PASSAGE TO READ:

◆ ◆ ◆ ◆ ◆ ◆ ◆

I hate that if a black
person does something,
all blacks can be cast
as what that person did
in a negative light.
And I've been a cop
all of my adult life.
And I hate it when
a cop does something
and it cast the whole lot
of policing in a bad--
- There's a stereotyping
of that as well.
- Stereotyping
divides us further.
It's not a solution
to stereotype and
there are some cops
that don't deserve
to wear the uniform.
Without question.
But explain to me how five cops
can give the ultimate sacrifice,
run toward gunfires,
kill protestors who had
just been protesting them
between bullets and their bodies
and be racist and
cast in the same light
as the one or 2% of cops
that don't need to be
in the uniform as the
same as I as a black man
will be cast in a stereotypical
way in other negative tones.
- But is the negative
critique of the Police Chief
or is the negative
critique of the communities
that the police serves
in any way legitimate?
- There are individual instances
of cops behaving badly.
And there are people
in the community,
patricularly communities
of color behaving badly.
- Right.
- But you can't
cast the whole lot.
- A few bad cops or a
certain number of bad cops
are not the police in the main.
- Right.
- And a few bad actors
in these communities
are not the black
communities, say, in the main.
The problem is that we tend
to simplistically associate
the bad actors on both
sides with the institution.
- With broad strokes.
- Broad strokes.
- With no solutions in between.
- How do you change it?
- I go back to how our
democracy was formed.
Particularly the local
democracy changes,
more significantly, our lives.

◆ ◆ ◆ ◆ ◆ ◆ ◆

REQUIRED ACTION A:
Answer these from the policing interview:
(i) For how long has the speaker been a cop?
(ii) According to the speaker, what does stereotyping do to us?
(iii) When asked how to change things, what does the speaker go back to?
REQUIRED ACTION B:
Please carry the policing interview forward, starting right after its final line.
The listing that comes next has no connection to the policing interview.

THE DATA:
◆ ◆ ◆ ◆ ◆ ◆ ◆

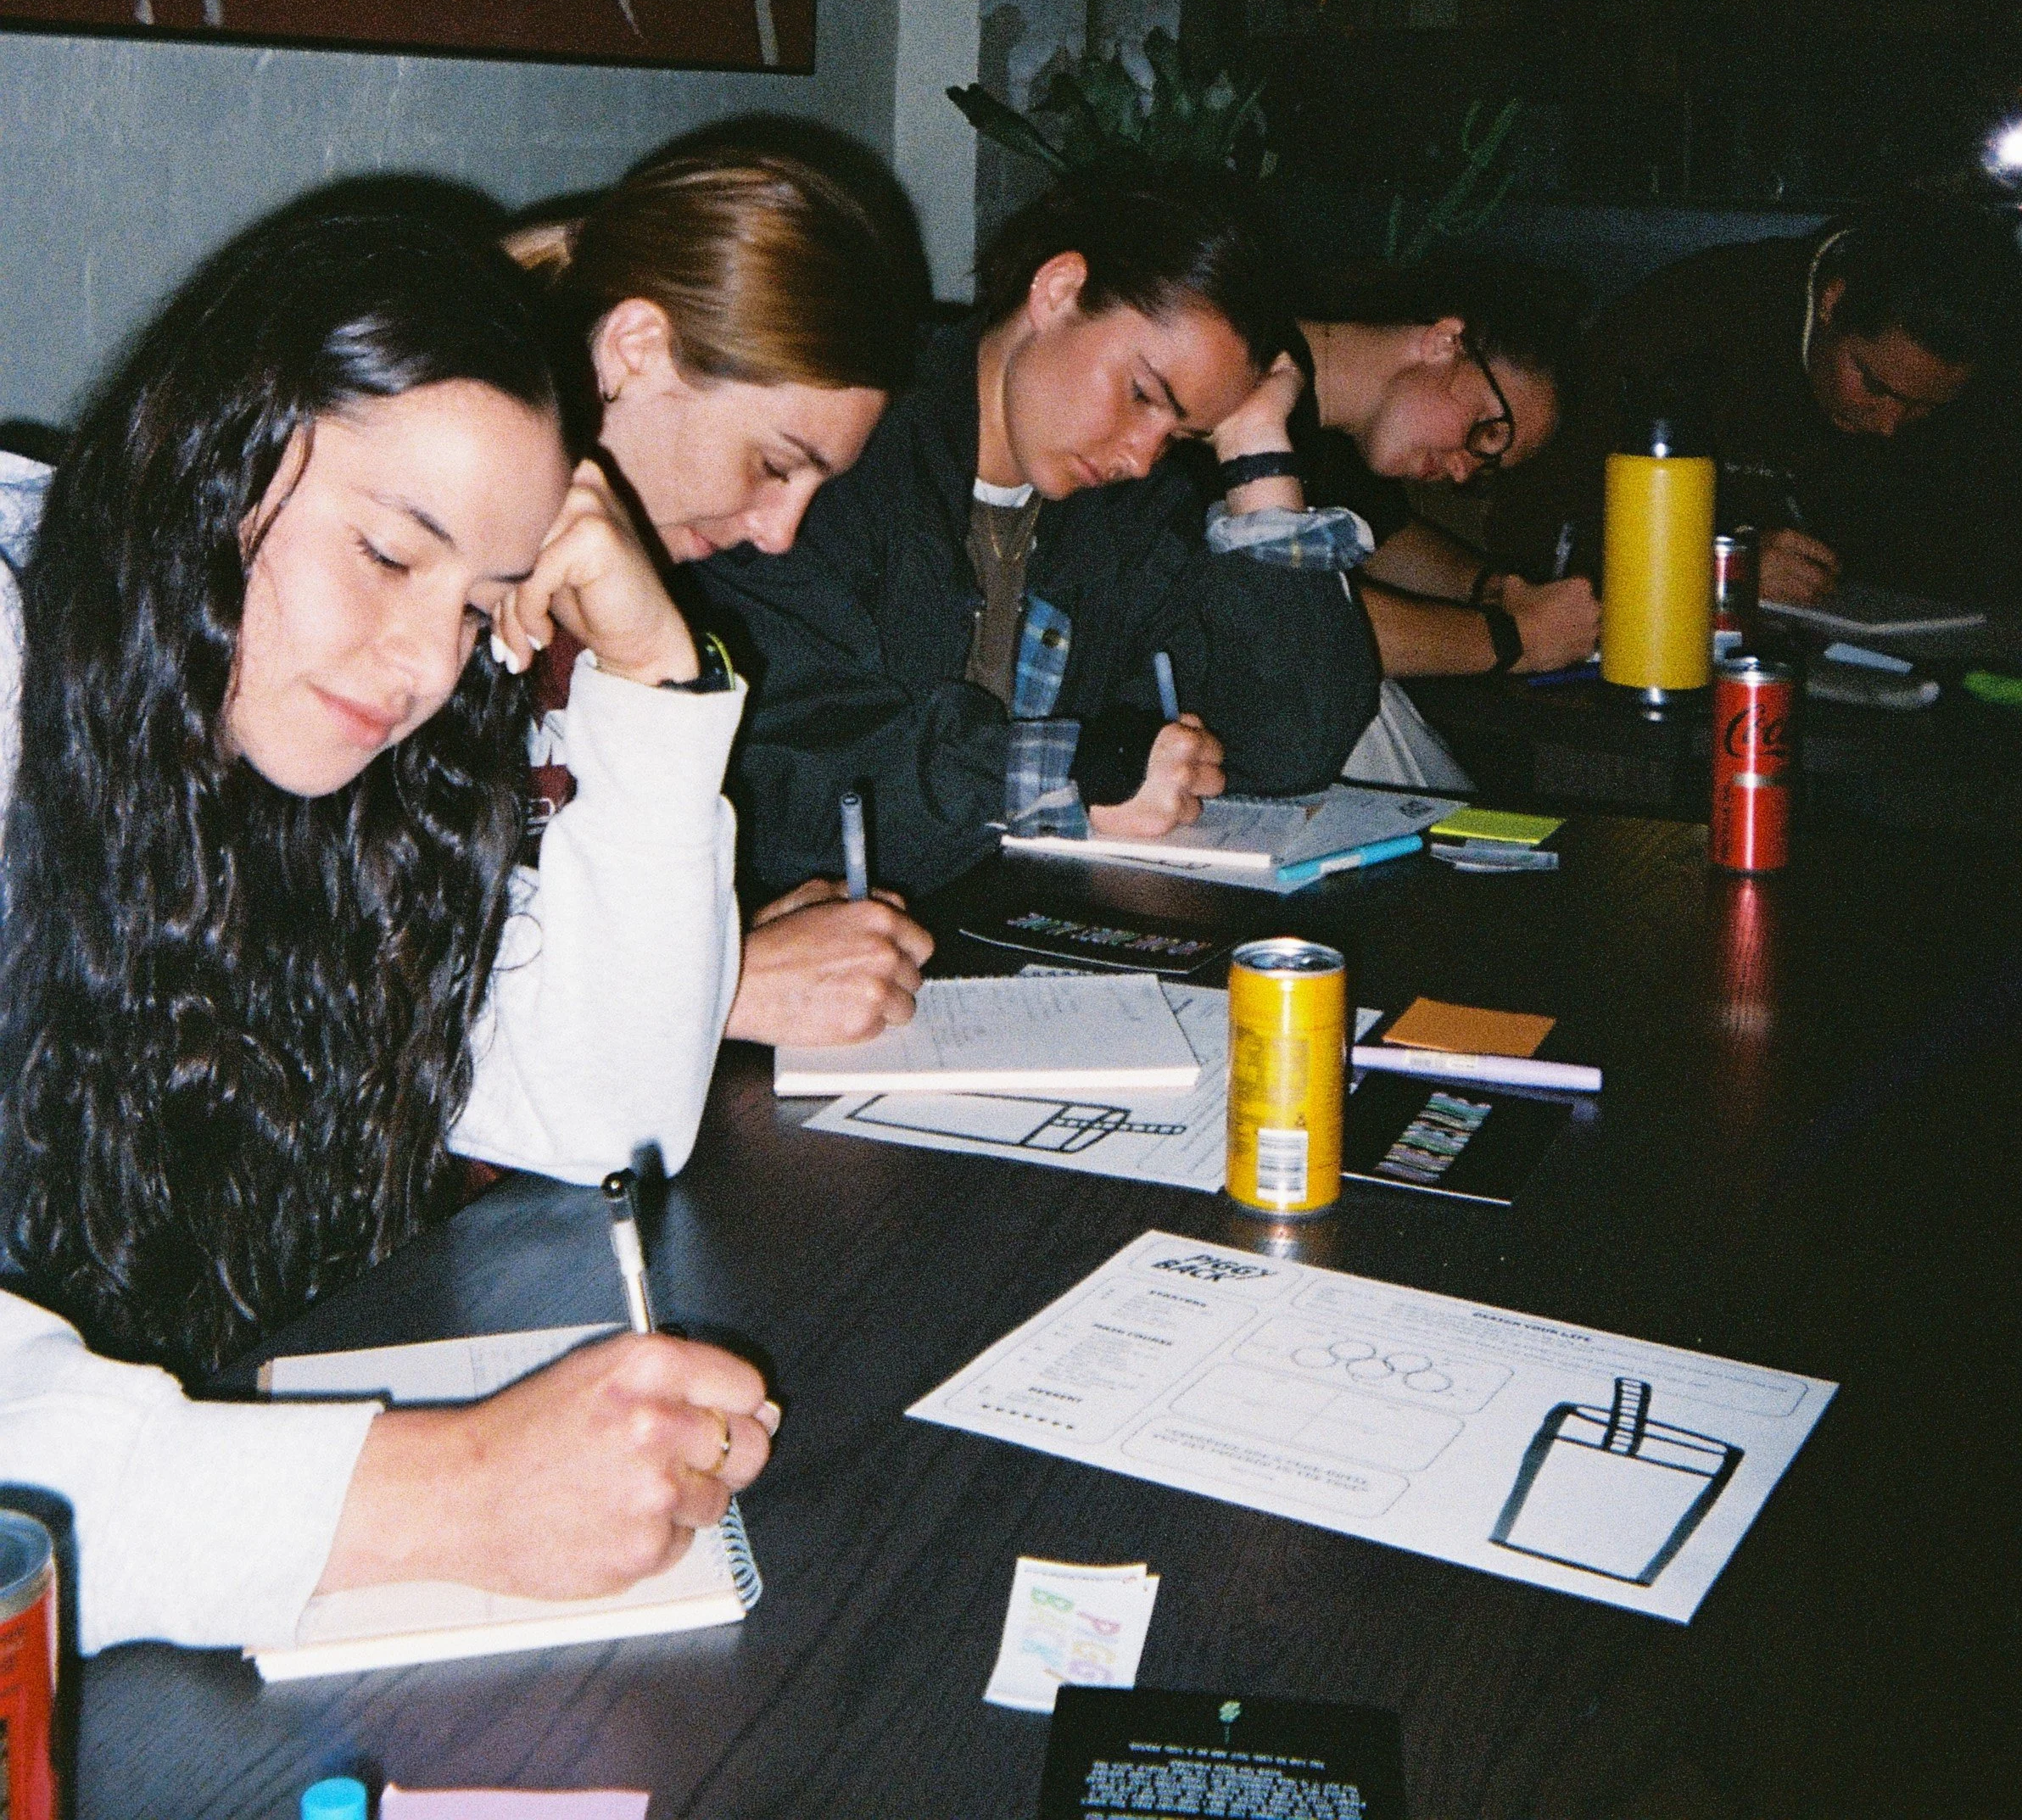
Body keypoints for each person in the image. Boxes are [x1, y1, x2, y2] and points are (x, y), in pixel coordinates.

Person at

◆ ◆ ◆ ◆ ◆ ◆ ◆

ANSWER BOX A:
(i) All of the speaker's adult life.
(ii) It divides us further.
(iii) How our democracy was formed.

ANSWER BOX B:
So what I mean by
that real quickly is
protesting alone has never
significantly changed anything
in our country.
The Civil Rights movement
is the closest example.
50 years ago, young
people began protesting.
And then they challenged
in the courts,
the laws.
The divider segregated
by equal laws.
And then they ran for government
and got elected and served.
John Lewis got elected
and served in government,
after protesting.
They wanted the
Voting Rights Act
so they can have
the right to vote.
So they could then,
particularly at the local level,
have an impact on city
council, city managers, mayors.
So that they could then be
represented in government.
That their point of view
could be represented.
- But you understand that
in communities like Dallas,
Austin, Houston, San Francisco,
Chicago, pick a city,
people believe that
coming out and showing
that they have a problem
with the way things are,
whatever that issue may be,
whatever the community may be,
they believe that having
their voices heard
is an essential component,
maybe the first pebble in
the path of our democracy.
You're not saying they
shouldn't do that.
- No, I'm saying
let's contrast that
with the last city council
election in Dallas,
just a few weeks ago.
6% turnout.
- Right.
- Which means 94% of the
people at the local level,
stayed at home.
And when you protest and have
that kind of participation
in our local democracy,
you cannot expect
any significance.
- Ultimately it doesn't
matter if you don't do
what is necessary to
make change happen.
- Yes.
- And that's where
that comes from.
Do you expect that we're gonna
have situations like Dallas
going forward?
I mean, it feels like,
how can you say no, right?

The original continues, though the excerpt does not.